但是,在这段代码里面,我们没有看到zookeeper对节点或者别的对象进行加锁操作,那么,zookeeper是如何防止并发的呢,如何能保证两个同时到来的且相同路径名称请求不会出现相同的顺序。
我们接着看,上面PrepRequestProcessor只是对于zk客户端请求的预处理,还不是最终创建节点的代码,我们接着看最终创建节点的代码:
public void createNode(final String path, byte data[], List<ACL> acl,
long ephemeralOwner, int parentCVersion, long zxid, long time, Stat outputStat)

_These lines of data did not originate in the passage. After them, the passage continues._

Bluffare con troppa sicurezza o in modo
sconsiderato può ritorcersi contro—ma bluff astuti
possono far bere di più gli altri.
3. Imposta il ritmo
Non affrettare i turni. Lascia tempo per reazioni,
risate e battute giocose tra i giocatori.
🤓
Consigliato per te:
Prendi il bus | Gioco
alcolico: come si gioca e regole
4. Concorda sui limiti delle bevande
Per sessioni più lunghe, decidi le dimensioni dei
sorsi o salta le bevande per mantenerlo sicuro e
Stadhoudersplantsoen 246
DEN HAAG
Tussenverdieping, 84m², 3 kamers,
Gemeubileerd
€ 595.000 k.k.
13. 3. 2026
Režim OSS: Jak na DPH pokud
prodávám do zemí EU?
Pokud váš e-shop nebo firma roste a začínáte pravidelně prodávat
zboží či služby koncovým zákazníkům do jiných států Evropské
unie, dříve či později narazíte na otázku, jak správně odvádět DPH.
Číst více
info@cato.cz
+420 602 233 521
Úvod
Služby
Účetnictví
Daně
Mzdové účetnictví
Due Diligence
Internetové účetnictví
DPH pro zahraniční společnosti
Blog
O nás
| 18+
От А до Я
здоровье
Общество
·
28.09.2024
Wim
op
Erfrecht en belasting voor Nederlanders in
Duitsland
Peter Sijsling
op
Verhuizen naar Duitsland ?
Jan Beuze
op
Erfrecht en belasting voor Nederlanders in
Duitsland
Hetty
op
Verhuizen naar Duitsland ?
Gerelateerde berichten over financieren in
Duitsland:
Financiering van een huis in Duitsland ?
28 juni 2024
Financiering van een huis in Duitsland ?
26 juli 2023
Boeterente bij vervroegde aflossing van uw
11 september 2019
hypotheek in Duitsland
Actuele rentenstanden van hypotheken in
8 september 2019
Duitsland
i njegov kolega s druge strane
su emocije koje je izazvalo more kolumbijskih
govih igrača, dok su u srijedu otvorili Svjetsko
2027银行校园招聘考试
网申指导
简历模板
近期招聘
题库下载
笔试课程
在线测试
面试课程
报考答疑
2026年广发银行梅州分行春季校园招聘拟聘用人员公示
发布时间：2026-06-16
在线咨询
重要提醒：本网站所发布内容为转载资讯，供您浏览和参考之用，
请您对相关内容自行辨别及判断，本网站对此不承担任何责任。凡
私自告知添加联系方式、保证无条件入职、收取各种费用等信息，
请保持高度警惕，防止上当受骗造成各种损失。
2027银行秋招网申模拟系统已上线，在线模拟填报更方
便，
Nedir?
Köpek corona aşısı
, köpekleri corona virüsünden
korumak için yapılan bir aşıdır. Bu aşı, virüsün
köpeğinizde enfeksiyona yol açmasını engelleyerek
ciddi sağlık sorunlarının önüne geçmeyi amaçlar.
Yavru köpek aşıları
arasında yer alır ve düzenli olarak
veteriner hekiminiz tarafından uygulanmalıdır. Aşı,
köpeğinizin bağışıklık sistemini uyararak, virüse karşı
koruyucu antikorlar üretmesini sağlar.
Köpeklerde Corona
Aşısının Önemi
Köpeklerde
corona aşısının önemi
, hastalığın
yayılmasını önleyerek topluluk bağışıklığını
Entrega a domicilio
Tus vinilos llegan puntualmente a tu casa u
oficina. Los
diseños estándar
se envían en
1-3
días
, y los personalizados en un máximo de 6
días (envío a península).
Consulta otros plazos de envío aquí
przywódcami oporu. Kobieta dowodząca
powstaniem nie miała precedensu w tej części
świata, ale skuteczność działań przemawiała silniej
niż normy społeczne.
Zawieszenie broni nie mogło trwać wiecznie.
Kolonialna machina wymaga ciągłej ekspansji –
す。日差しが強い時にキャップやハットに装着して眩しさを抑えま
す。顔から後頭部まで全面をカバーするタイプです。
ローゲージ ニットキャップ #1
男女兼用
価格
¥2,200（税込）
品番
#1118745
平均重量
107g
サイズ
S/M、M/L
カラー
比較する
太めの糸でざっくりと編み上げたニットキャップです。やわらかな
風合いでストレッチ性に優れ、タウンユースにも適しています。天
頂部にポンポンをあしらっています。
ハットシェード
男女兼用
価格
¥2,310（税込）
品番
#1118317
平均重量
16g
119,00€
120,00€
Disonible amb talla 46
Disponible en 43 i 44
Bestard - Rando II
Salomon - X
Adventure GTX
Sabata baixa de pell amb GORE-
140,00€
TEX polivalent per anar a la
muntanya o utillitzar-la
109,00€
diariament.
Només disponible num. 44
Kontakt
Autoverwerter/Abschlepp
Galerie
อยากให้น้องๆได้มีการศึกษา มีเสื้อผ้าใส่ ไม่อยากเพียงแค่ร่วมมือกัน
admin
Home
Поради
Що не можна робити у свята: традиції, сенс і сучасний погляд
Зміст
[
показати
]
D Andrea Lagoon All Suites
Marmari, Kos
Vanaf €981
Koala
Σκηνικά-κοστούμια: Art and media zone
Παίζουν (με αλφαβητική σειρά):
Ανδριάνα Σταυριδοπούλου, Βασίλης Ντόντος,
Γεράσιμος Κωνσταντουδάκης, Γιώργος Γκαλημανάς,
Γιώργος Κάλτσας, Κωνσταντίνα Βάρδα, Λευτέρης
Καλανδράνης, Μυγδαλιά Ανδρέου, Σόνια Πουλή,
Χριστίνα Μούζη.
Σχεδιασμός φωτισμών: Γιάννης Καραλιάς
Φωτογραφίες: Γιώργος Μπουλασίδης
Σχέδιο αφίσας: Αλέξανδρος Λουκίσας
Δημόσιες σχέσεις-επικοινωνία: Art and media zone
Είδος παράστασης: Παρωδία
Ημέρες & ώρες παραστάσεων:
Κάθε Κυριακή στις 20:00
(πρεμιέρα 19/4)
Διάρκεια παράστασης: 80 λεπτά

throws KeeperException.NoNodeException,
KeeperException.NodeExistsException {
int lastSlash = path.lastIndexOf('/');
//获取父节点名称
String parentName = path.substring(0, lastSlash);
String childName = path.substring(lastSlash + 1);
StatPersisted stat = new StatPersisted();
stat.setCtime(time);
stat.setMtime(time);
stat.setCzxid(zxid);
stat.setMzxid(zxid);
stat.setPzxid(zxid);
stat.setVersion(0);
stat.setAversion(0);
stat.setEphemeralOwner(ephemeralOwner);
DataNode parent = nodes.get(parentName);
if (parent == null) {
throw new KeeperException.NoNodeException();
}
synchronized (parent) {
Set<String> children = parent.getChildren();
//如果父节点下面存在相同名称的子节点,则返回异常
if (children.contains(childName)) {
throw new KeeperException.NodeExistsException();
}
if (parentCVersion == -1) {
parentCVersion = parent.stat.getCversion();
parentCVersion++;
}
parent.stat.setCversion(parentCVersion);
parent.stat.setPzxid(zxid);
Long longval = aclCache.convertAcls(acl);
DataNode child = new DataNode(data, longval, stat);
parent.addChild(childName);
nodes.put(path, child);
EphemeralType ephemeralType = EphemeralType.get(ephemeralOwner);
if (ephemeralType == EphemeralType.CONTAINER) {
containers.add(path);
} else if (ephemeralType == EphemeralType.TTL) {
ttls.add(path);
} else if (ephemeralOwner != 0) {
HashSet<String> list = ephemerals.get(ephemeralOwner);
if (list == null) {
list = new HashSet<String>();
ephemerals.put(ephemeralOwner, list);
}
synchronized (list) {
list.add(path);
}
}
if (outputStat != null) {
child.copyStat(outputStat);
}
}
// now check if its one of the zookeeper node child
if (parentName.startsWith(quotaZookeeper)) {
// now check if its the limit node
if (Quotas.limitNode.equals(childName)) {
// this is the limit node
// get the parent and add it to the trie
pTrie.addPath(parentName.substring(quotaZookeeper.length()));
}
if (Quotas.statNode.equals(childName)) {
updateQuotaForPath(parentName
.substring(quotaZookeeper.length()));
}
}
// also check to update the quotas for this node
String lastPrefix = getMaxPrefixWithQuota(path);
if(lastPrefix != null) {
// ok we have some match and need to update
updateCount(lastPrefix, 1);
updateBytes(lastPrefix, data == null ? 0 : data.length);
}
dataWatches.triggerWatch(path, Event.EventType.NodeCreated);
childWatches.triggerWatch(parentName.equals("") ? "/" : parentName,
Event.EventType.NodeChildrenChanged);
}
在最终创建节点的代码上,可以看到zookeeper如何对于相同路径名的节点进行防重处理:
1.获取父节点的名称,例如路径是:/12346789000000001,那么这里的父节点名称是:“”(这里还要分持久节点和临时节点,临时节点的根节点是zookeeper,不再是“”)。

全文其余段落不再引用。